There’s one other thing to consider, and that’s how Alejandro Garnacho’s continued emergence will factor in.

Last season the 18 year old burst onto the scene and quickly made a case to jump ahead of Sancho in the pecking order on the left wing. This year fans want to see more of him and see him take another step forward.

In order to take that step forward, he needs to play. That’s not particularly ideal when he plays the “same” position as Rashford. If you lock Rashford onto the left wing, you’re essentially blocking Garnacho.

Rasmus Hojlund is not going to start right away. Given Garnacho’s deficiencies defensivel, I’d say Sancho is the more likely starter when Wolves come to Old Trafford. Will that be flanking Rashford as the left wing or as a false-9 with Rashford on the left wing? That remains unclear.

For what it’s worth, we’ve hardly seen Rashford and Sancho play together in the preseason.
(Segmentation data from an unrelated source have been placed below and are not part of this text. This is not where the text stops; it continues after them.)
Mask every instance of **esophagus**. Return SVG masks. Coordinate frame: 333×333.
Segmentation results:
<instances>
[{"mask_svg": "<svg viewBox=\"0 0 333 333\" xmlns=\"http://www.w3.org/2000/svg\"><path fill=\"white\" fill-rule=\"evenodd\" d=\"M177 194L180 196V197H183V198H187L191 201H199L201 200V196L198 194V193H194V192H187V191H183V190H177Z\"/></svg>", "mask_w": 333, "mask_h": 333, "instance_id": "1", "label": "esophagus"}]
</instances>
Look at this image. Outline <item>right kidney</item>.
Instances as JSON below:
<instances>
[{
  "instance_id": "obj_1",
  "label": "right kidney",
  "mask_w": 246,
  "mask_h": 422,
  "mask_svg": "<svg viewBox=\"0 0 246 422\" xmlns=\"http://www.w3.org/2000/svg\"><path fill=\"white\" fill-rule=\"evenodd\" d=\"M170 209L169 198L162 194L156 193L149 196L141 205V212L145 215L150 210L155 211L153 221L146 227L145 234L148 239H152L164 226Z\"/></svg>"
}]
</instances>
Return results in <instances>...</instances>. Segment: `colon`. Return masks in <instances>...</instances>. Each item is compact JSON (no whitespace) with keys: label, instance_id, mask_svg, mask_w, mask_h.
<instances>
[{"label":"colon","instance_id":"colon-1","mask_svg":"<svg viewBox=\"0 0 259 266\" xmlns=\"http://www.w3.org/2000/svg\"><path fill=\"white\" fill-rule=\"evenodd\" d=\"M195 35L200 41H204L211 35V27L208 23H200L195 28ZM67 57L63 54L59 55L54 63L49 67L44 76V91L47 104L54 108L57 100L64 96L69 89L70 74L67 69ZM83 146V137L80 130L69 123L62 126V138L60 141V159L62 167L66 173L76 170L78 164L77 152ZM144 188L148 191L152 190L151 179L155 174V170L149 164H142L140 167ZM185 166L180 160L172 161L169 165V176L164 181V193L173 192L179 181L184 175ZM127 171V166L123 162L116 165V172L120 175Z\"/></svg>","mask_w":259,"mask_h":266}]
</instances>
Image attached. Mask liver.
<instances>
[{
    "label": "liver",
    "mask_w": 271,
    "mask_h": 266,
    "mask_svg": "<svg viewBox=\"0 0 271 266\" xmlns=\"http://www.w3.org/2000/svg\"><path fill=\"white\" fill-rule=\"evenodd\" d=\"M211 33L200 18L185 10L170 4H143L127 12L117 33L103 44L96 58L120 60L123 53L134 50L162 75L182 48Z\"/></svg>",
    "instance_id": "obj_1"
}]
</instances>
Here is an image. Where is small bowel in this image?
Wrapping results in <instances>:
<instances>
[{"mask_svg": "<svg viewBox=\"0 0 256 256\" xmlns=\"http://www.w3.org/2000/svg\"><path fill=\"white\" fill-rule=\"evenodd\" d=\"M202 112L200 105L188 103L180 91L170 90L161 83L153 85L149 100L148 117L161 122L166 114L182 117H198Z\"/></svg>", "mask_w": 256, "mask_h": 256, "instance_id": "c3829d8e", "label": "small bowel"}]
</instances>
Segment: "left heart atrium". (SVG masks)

When Rashford has played he’s lined up as the center forward.

At some point Hojlund is going to be plan A. Unless Antony is making huge steps forward and Garnacho isn’t, plan B should continue to be Rashford playing down the middle.

Despite the newscycle now forcing people to make sweeping predictions usually based on nothing more than the most recent match, football seasons are in fact long. Players are going to have drops in form. They’re going to get injured and be unavailable for a myriad of reasons. No one goes through the season with just plan A and plan B. At some point you’re going to need to dig deep.

Having Jadon Sancho be able to step in as a false-9 is a great new wrinkle for Ten Hag to have in his pocket. It’ll make United a much deeper team. But for now, Ten Hag shouldn’t in a rush to pull it out. If United want to be successful this season they’ll need a better plan B than this.

For a plan C, you could do a lot worse.